Le lendemain, les géologues m'emmènent au pied d'une petite falaise, en un lieu nommé Gadoufaoua par les
Touaregs, un nom tamasheq signifiant « ressaut qui fait peur aux chameaux lors de son franchissement ».
Là se trouve un endroit extraordinaire qui me laisse bouche bée.

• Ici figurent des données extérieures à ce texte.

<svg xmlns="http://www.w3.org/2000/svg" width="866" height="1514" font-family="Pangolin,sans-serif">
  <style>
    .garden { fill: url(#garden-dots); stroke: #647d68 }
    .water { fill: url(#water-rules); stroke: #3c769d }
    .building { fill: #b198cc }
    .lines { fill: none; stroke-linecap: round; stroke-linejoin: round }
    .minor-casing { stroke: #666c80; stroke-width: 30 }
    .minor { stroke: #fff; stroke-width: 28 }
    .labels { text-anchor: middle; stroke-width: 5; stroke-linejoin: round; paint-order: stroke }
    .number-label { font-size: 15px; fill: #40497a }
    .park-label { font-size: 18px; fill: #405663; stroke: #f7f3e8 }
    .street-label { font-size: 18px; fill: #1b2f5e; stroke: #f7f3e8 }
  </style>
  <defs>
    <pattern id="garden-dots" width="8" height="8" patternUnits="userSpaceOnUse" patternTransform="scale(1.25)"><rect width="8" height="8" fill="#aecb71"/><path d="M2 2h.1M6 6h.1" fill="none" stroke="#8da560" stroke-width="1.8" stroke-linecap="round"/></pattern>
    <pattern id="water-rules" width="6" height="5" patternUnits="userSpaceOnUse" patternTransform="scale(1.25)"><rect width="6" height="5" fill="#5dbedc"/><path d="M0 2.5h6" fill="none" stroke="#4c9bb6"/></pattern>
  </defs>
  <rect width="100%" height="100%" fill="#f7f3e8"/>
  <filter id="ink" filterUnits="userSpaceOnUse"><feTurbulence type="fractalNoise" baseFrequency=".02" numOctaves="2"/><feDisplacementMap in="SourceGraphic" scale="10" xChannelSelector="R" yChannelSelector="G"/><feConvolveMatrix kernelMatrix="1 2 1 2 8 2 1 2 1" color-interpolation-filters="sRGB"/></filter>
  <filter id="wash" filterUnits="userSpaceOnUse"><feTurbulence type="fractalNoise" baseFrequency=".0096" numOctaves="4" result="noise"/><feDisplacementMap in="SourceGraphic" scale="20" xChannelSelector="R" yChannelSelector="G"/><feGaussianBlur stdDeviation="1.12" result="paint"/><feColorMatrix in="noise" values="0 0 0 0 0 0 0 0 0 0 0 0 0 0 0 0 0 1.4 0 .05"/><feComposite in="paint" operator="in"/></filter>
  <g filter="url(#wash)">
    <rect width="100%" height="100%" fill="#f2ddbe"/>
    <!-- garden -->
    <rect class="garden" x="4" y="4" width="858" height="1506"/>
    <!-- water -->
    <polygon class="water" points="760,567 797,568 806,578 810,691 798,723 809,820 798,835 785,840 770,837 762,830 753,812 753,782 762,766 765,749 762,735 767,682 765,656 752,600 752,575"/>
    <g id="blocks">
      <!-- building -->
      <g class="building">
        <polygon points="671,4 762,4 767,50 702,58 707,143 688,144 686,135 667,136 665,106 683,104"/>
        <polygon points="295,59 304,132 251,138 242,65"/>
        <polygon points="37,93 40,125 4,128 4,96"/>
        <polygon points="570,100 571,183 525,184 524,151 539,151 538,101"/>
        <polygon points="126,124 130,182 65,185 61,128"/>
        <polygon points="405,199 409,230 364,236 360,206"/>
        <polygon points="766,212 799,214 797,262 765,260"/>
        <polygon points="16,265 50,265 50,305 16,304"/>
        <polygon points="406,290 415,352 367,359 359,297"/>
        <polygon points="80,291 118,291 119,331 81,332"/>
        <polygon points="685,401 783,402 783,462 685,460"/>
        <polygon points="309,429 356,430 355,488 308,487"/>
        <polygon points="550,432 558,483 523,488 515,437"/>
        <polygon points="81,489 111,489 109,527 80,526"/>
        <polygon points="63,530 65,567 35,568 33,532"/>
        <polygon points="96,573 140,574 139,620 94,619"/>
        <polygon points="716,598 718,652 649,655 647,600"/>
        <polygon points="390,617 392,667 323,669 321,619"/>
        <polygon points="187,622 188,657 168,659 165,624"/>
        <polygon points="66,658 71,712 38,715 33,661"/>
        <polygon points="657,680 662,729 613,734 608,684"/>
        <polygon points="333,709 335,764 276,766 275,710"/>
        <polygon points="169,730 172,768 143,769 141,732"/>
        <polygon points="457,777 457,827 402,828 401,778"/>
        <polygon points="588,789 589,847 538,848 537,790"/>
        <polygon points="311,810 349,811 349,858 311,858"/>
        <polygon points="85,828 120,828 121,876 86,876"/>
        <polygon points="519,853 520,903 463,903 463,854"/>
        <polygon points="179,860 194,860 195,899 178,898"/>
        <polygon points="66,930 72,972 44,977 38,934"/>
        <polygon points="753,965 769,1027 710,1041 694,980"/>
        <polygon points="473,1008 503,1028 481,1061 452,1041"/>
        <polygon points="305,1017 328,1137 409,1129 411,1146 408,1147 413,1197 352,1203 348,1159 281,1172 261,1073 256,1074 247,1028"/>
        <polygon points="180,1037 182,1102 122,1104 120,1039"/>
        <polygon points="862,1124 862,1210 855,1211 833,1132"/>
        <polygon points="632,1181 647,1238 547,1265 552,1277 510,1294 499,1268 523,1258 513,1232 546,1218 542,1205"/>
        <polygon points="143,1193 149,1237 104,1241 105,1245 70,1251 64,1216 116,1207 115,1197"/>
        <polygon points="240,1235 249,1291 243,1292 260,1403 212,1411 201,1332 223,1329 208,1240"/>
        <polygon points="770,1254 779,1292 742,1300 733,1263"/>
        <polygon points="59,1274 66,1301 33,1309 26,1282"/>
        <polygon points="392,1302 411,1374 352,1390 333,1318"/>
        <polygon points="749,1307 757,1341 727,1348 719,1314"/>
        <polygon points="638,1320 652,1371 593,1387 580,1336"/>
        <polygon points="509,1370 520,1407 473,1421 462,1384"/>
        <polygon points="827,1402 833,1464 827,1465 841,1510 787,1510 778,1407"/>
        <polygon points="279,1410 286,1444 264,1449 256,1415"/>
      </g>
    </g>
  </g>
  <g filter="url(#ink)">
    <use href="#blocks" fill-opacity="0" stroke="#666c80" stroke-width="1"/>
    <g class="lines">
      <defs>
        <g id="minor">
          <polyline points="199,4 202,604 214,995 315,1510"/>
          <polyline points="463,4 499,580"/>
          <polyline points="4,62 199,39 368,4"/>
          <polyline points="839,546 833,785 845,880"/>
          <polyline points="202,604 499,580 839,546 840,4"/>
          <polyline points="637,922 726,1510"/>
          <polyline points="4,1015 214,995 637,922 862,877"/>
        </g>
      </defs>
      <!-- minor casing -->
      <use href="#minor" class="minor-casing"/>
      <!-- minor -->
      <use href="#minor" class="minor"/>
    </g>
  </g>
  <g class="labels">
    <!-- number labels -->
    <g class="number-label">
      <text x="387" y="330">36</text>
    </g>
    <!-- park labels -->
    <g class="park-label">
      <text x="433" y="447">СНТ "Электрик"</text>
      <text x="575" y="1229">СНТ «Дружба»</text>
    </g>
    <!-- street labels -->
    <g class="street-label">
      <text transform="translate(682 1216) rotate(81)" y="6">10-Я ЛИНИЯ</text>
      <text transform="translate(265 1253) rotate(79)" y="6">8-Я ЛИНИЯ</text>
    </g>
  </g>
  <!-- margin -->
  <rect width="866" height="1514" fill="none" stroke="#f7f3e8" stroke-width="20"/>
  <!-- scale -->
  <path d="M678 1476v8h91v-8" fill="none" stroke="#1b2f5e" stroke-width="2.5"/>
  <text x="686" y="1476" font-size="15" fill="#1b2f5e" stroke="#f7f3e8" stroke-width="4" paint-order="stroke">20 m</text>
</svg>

Sur une grande surface, des colonnes vertébrales entières dégagées par le vent de sable sont étalées sur
le sol. Il est très facile de voir qu'il s'agit de squelettes de dinosaures, un gisement de vertébrés
fossiles que les géologues du CEA ont baptisé « le cimetière des Innocents ».
Ces fossiles sont enrobés dans un grès assez friable; ce grès témoigne de la présence d'alluvions
fluviatiles, déposées autrefois lors de crues soudaines et catastrophiques. Des ossements fossiles ayant
appartenu à des dinosaures, des crocodiles, des tortues, des poissons jonchent le sol par milliers à
perte de vue.
Je suis stupéfait devant ce spectacle inattendu; je repère non loin de là, près de deux acacias, deux
squelettes assez complets de dinosaures dont les os sont à peine dégagés de leur gangue rocheuse par le
vent de sable. Sur le sol d'énormes dents de crocodiles, dont les plus grosses atteignent 14 centimètres
de longueur, des plaques dermiques de crocodiles impressionnantes de 33 centimètres de longueur et de 15
centimètres de largeur. Le gisement de Gadoufaoua est exceptionnel par la richesse et la diversité de ses
fossiles.
À l'issue de cette journée inoubliable, je m'endors sous la voûte céleste la tête dans les étoiles. Le
calme du désert est fascinant, si intense, que l'on entend le silence! Au point que de temps en temps un
léger frottement proche de ma tente trahit le passage très discret d'une gerboise, petit rongeur à longue
queue, nocturne, bondissant sur des pattes que l'on croirait montées sur ressort.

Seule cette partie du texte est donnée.